Thursday, 21 June 2018

Uncle John Fills In Some Details


Uncle John Fills In Some Details

Because I was so young when we first landed in Dar-es-Salaam, I wondered if some of the memories from my childhood had become hazy with time, and maybe life with my father hadn't been quite as bad as I remembered. It was a relief to have Uncle John to talk to; with his very clear recollections about what had gone on when we were in East Africa, he could clarify details about our lives abroad.

I told Uncle John I always wondered if the way Mum had been mistreated by my father had contributed to her ill-temper now, and her inability to hold reasonable conversations; he said he thought it was perfectly possible. Mum had been physically abused by my father, put down on so many occasions, and not allowed to voice her opinions, so perhaps now that she was no longer intimidated by a violent husband, she felt she was going to say exactly what she liked - even if that something was completely wrong, no-one would challenge her. Sometimes, when Mum is in one of her moods, she will say dreadful things, hurtful things, that I remember my father used to say to her; it is a very strange and sad state, hearing these words coming out of my Mum's mouth.

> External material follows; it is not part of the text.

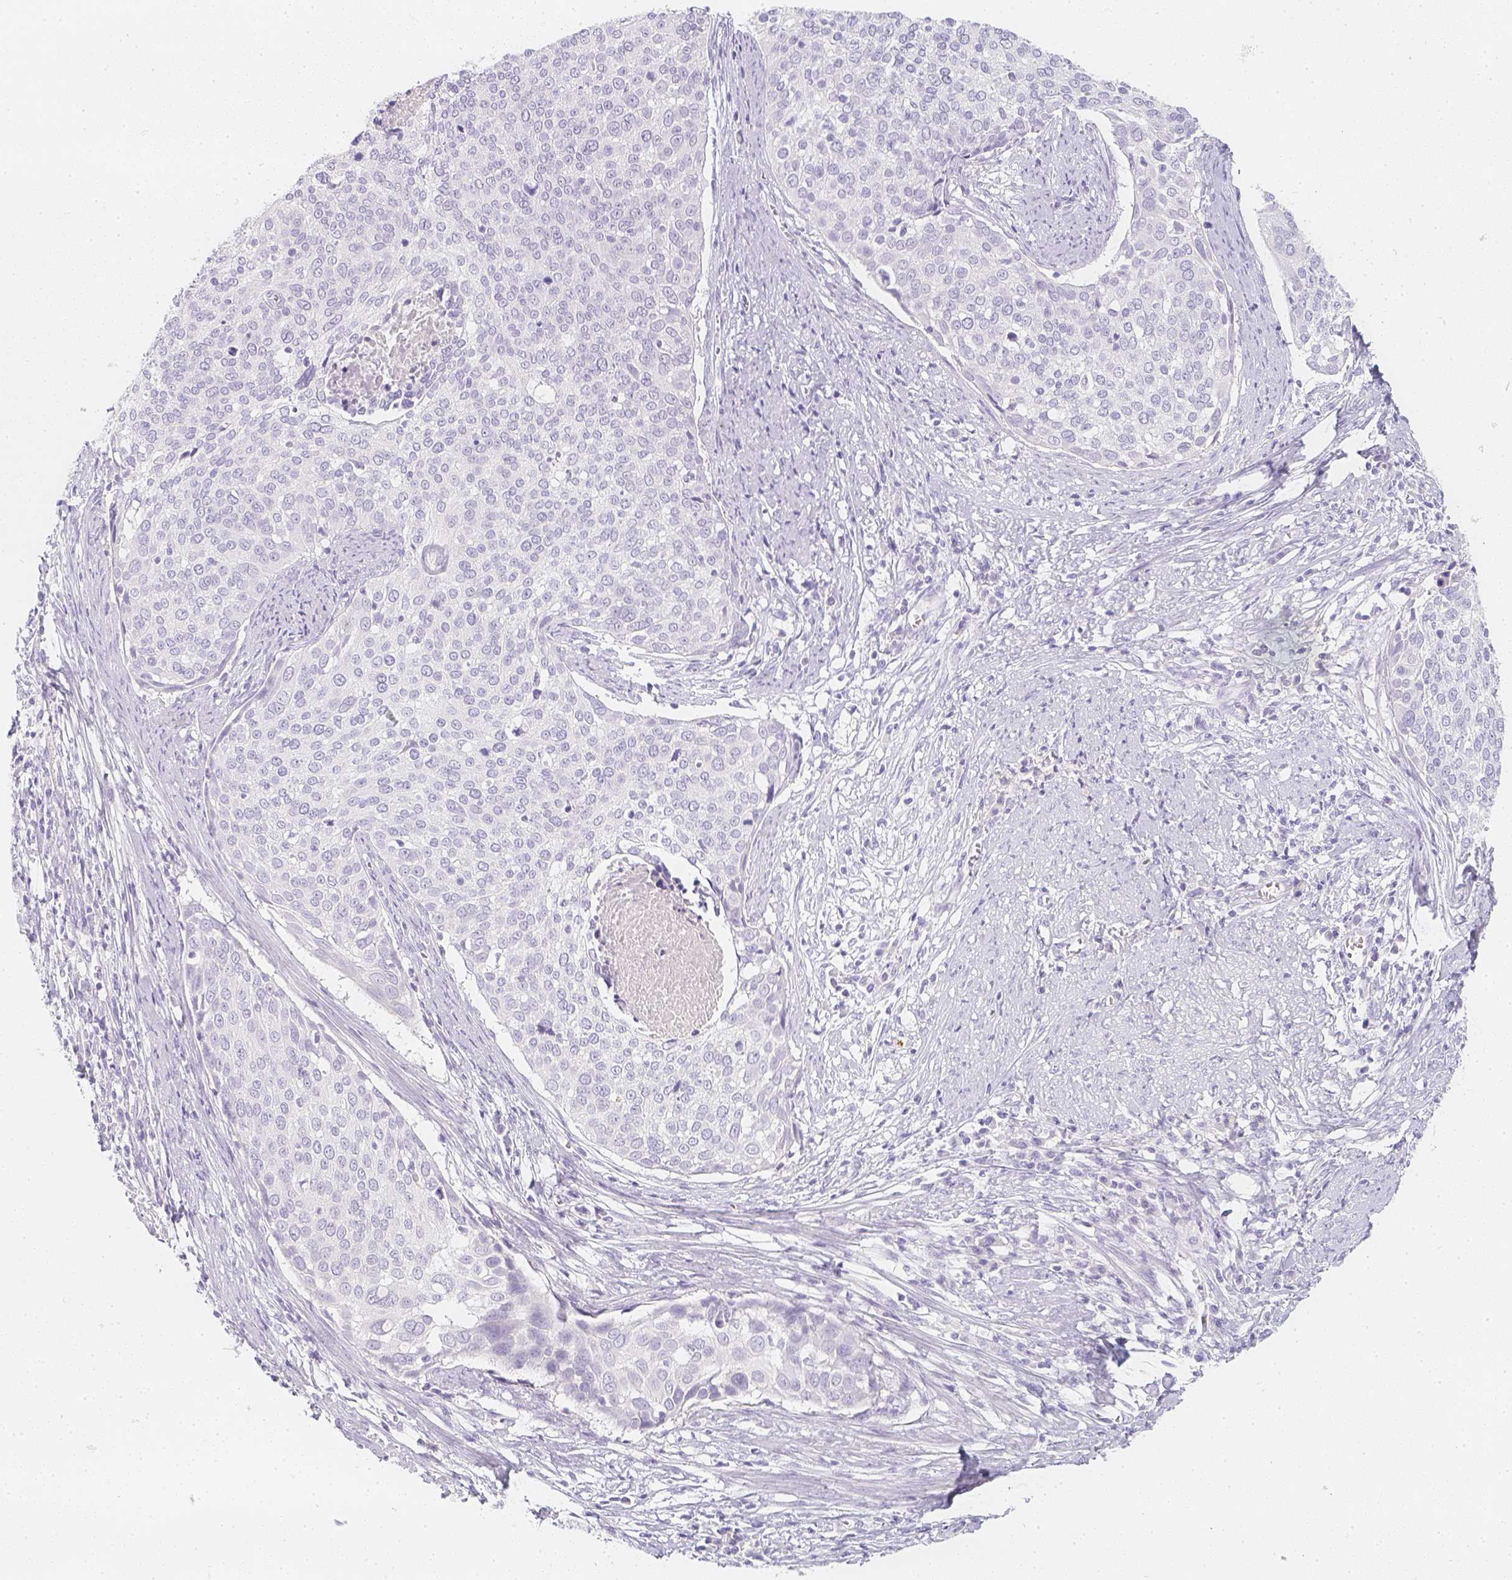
{"staining": {"intensity": "negative", "quantity": "none", "location": "none"}, "tissue": "cervical cancer", "cell_type": "Tumor cells", "image_type": "cancer", "snomed": [{"axis": "morphology", "description": "Squamous cell carcinoma, NOS"}, {"axis": "topography", "description": "Cervix"}], "caption": "Immunohistochemistry (IHC) micrograph of neoplastic tissue: cervical cancer (squamous cell carcinoma) stained with DAB (3,3'-diaminobenzidine) reveals no significant protein positivity in tumor cells. The staining was performed using DAB (3,3'-diaminobenzidine) to visualize the protein expression in brown, while the nuclei were stained in blue with hematoxylin (Magnification: 20x).", "gene": "SLC18A1", "patient": {"sex": "female", "age": 39}}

One of my earliest childhood memories is of playing in the dry, dusty garden, and wearing a big white floppy hat, to protect me from the sun. I felt very hot, and wanted to go indoors, so I climbed up the stairs by the side of the house. When I reached the kitchen, I was surprised to see my father in a heavy clinch with our neighbour, a woman called Marigold; they were so engrossed, they didn't notice me. I would have been about three.

Uncle John filled in so many details for me. He told me, we had not been in Dar very long, before my father took off with another man's wife, Muriel, for a "naughty weekend" in Zanzibar. Quite what the woman's husband thought of it, Uncle John didn't know, except that the gossip was, he wouldn't protest or do anything about it. Many more liaisons with other women followed; for Mum, who was still not 30, it must have been so humiliating. She was young and pretty and, confirmed by Uncle John, loved socialising and dancing; yet here was her husband, ready to enjoy extra-marital affairs with no thought of being discrete about it.

There was no-one to turn to, and no escape. Mum was in a foreign land, with a young child; she was there with her husband, and as such, was the "Engineer's wife."  It couldn't have been easy.